----- Dataset extract -----
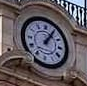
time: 1:05
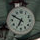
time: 6:49
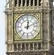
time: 12:11
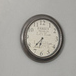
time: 6:36
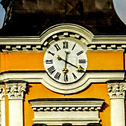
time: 12:19
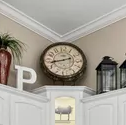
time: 8:42
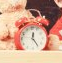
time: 12:24
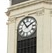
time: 1:54
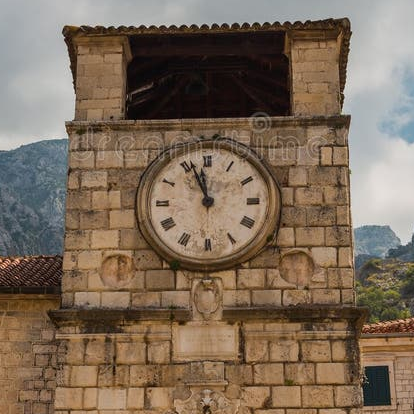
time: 11:56
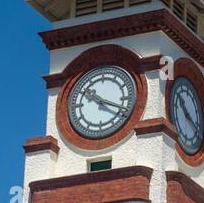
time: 10:18
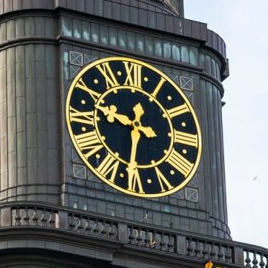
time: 9:31
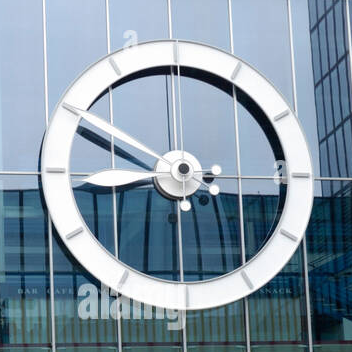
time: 8:49
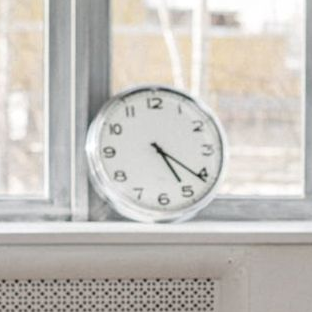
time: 5:21
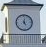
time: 5:01
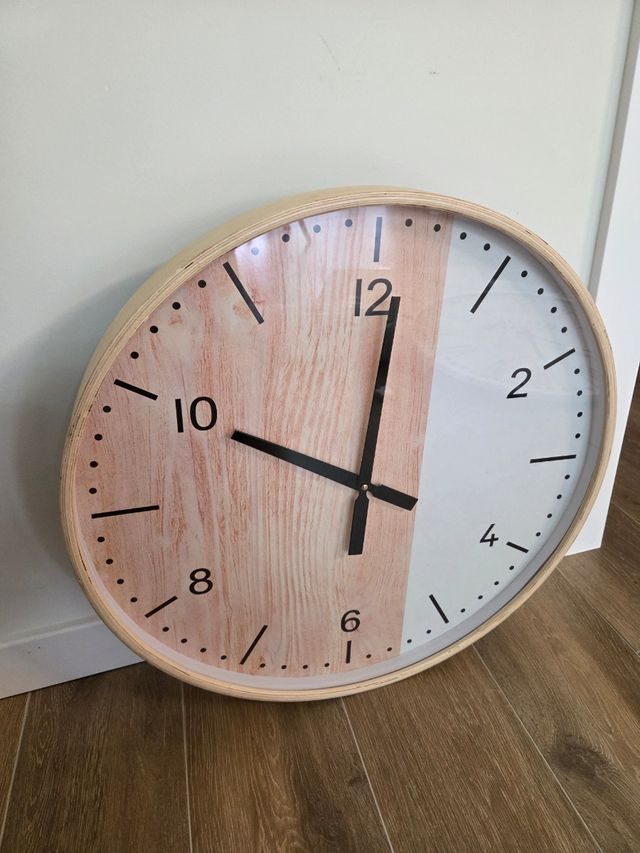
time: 10:00
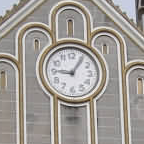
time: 9:05
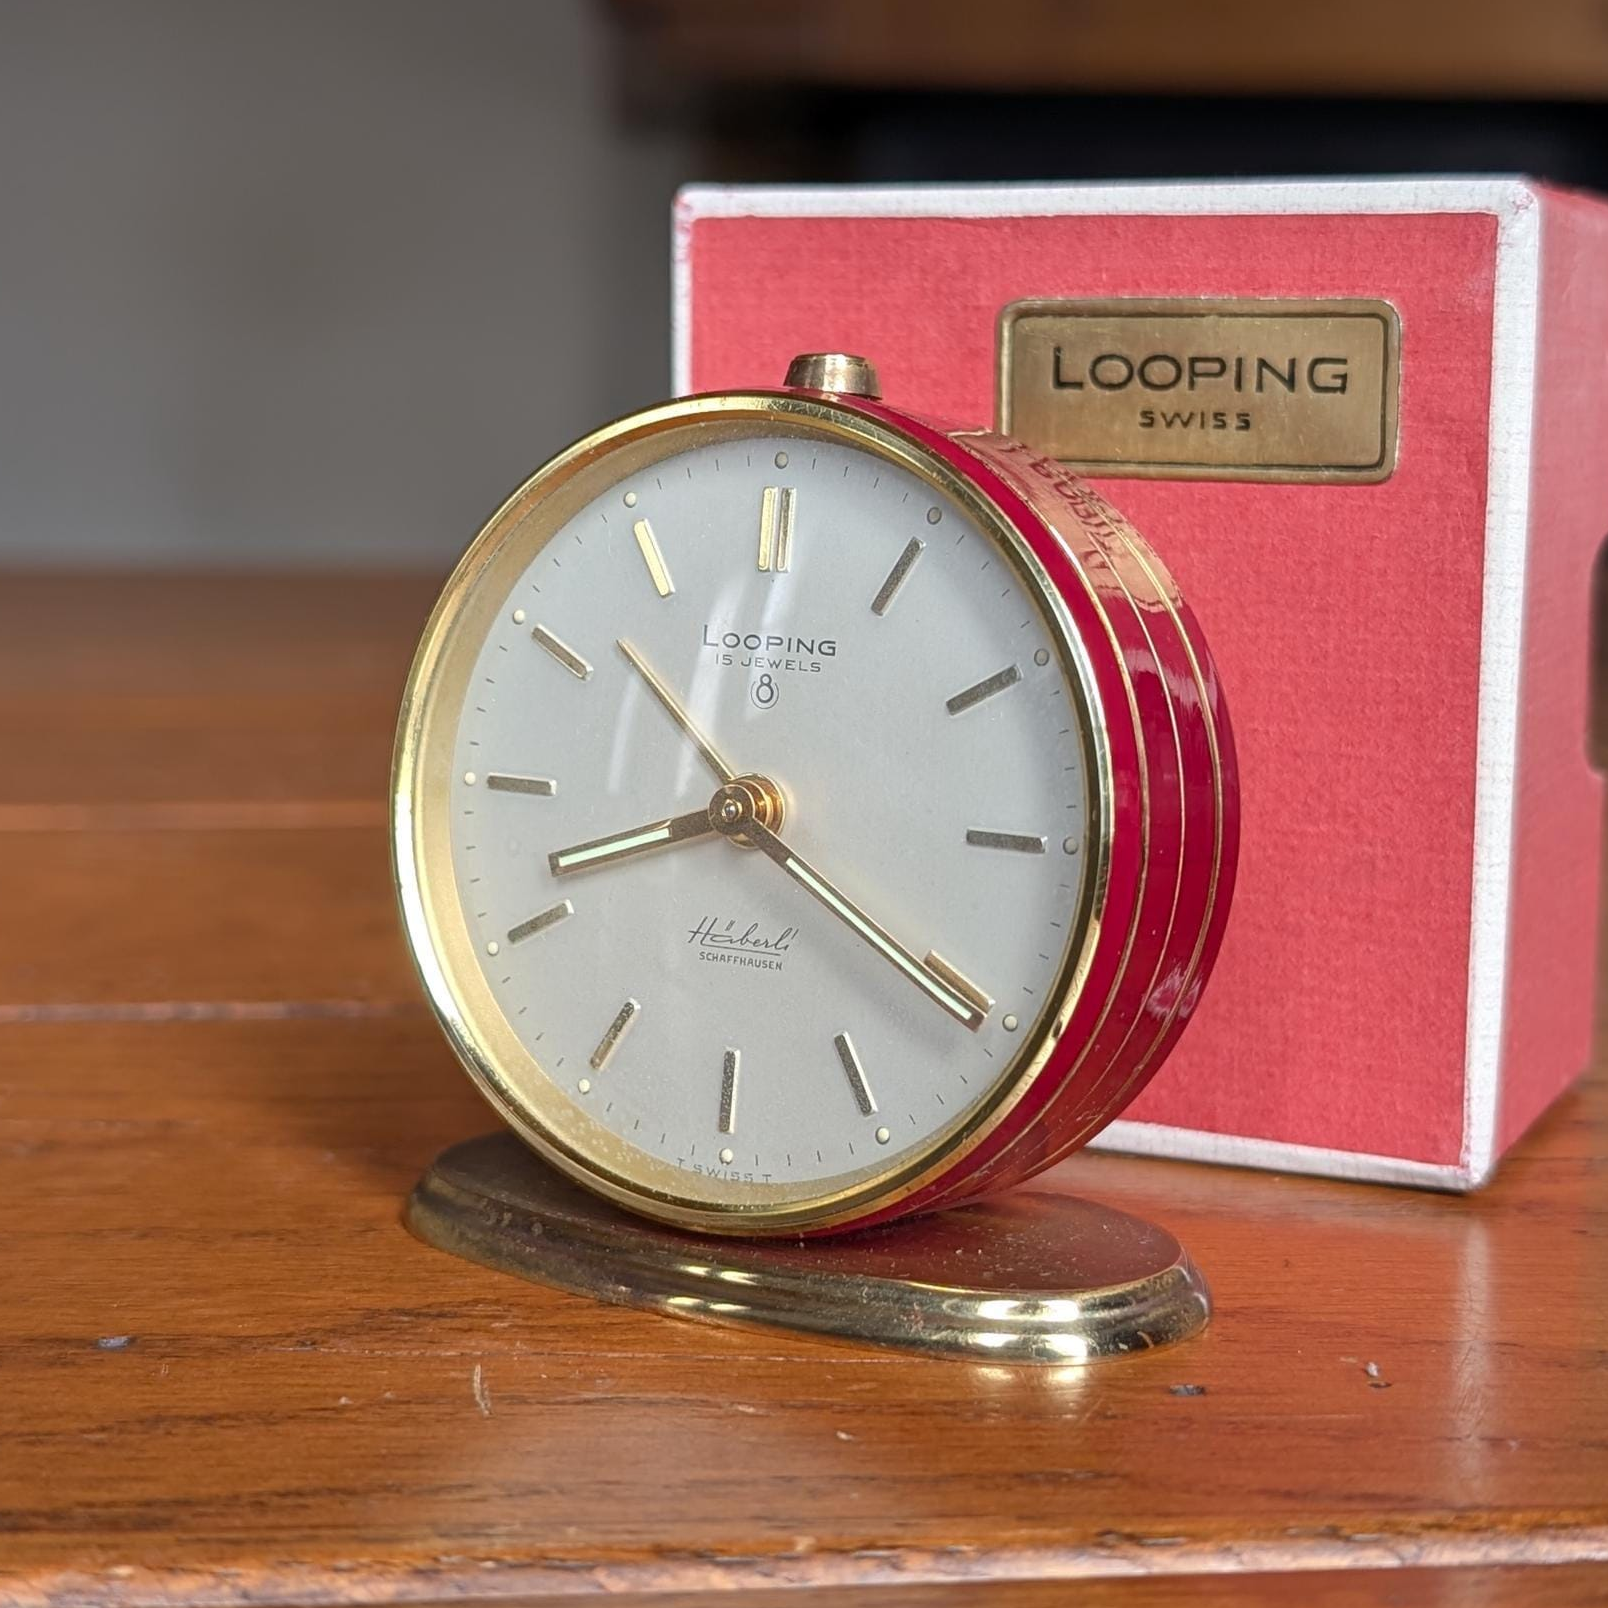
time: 8:20
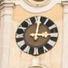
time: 3:00
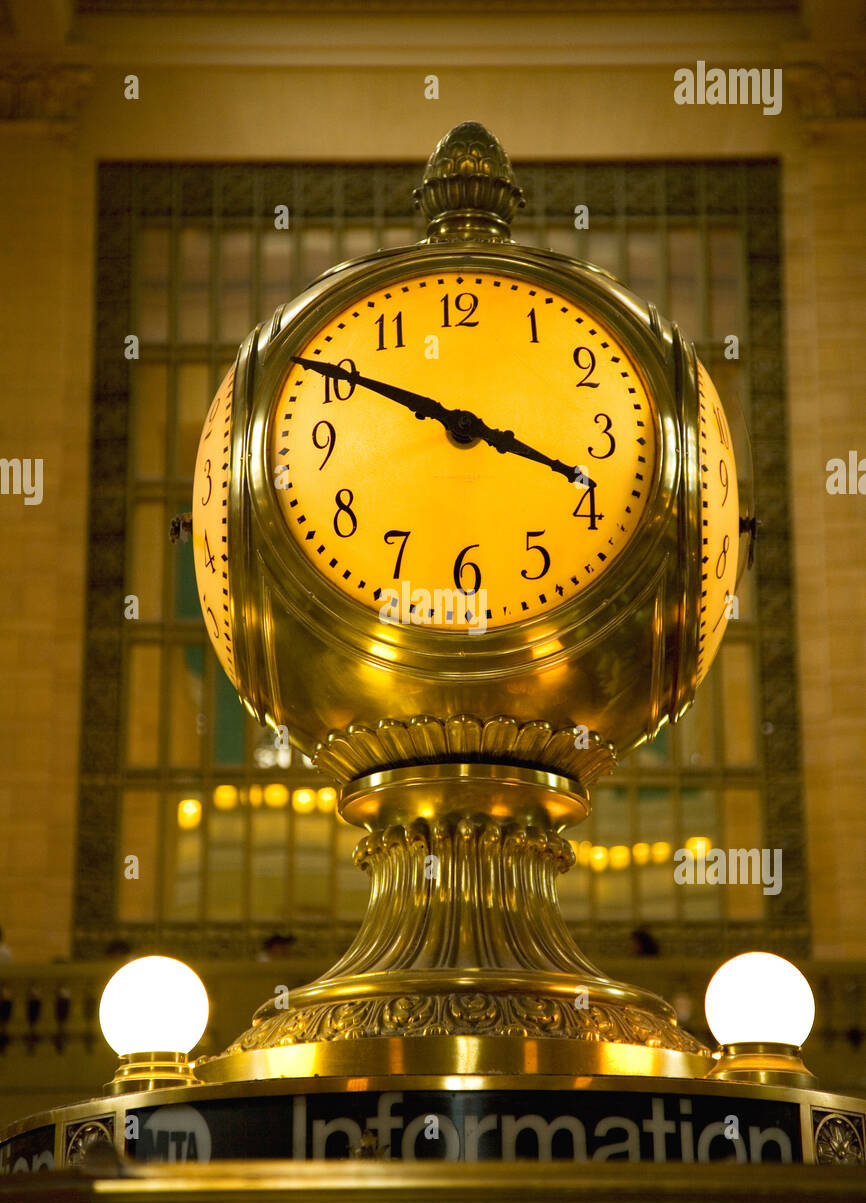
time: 3:50
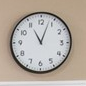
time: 11:03
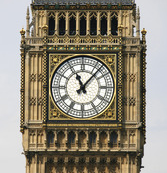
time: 11:07
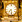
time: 7:28
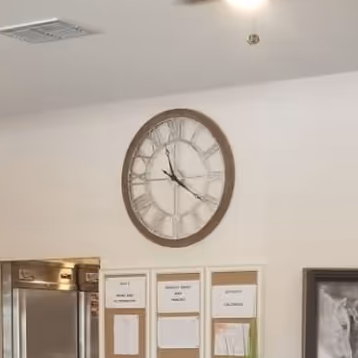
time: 11:21
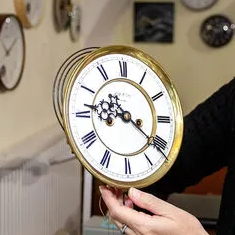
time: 9:21
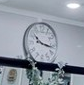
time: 10:16
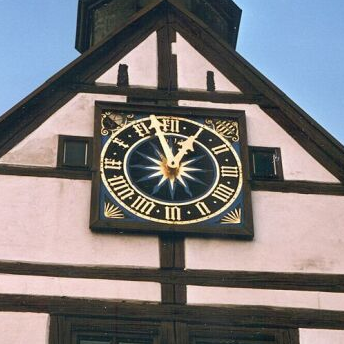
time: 12:57
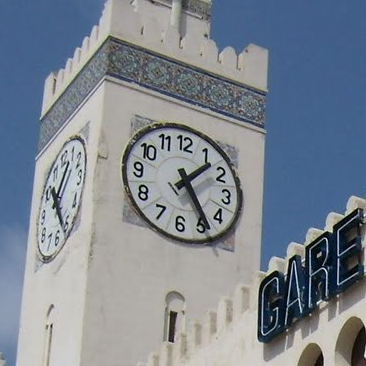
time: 1:24
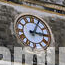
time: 3:04
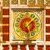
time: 1:28
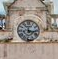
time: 12:16
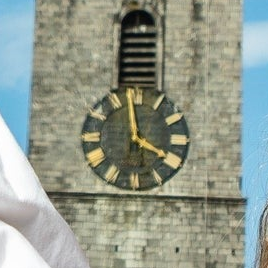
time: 3:58
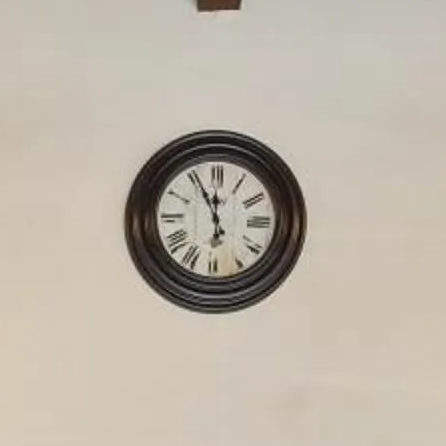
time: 11:55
-----
**Brief**
Lay out every line of the records above as a Markdown table with the columns Row and Line, numbering the rows and skipping blank lines. Leave the pictures out of the table.

**Exercise result**
| Row | Line |
|---|---|
| 1 | time: 1:05 |
| 2 | time: 6:49 |
| 3 | time: 12:11 |
| 4 | time: 6:36 |
| 5 | time: 12:19 |
| 6 | time: 8:42 |
| 7 | time: 12:24 |
| 8 | time: 1:54 |
| 9 | time: 11:56 |
| 10 | time: 10:18 |
| 11 | time: 9:31 |
| 12 | time: 8:49 |
| 13 | time: 5:21 |
| 14 | time: 5:01 |
| 15 | time: 10:00 |
| 16 | time: 9:05 |
| 17 | time: 8:20 |
| 18 | time: 3:00 |
| 19 | time: 3:50 |
| 20 | time: 11:03 |
| 21 | time: 11:07 |
| 22 | time: 7:28 |
| 23 | time: 11:21 |
| 24 | time: 9:21 |
| 25 | time: 10:16 |
| 26 | time: 12:57 |
| 27 | time: 1:24 |
| 28 | time: 3:04 |
| 29 | time: 1:28 |
| 30 | time: 12:16 |
| 31 | time: 3:58 |
| 32 | time: 11:55 |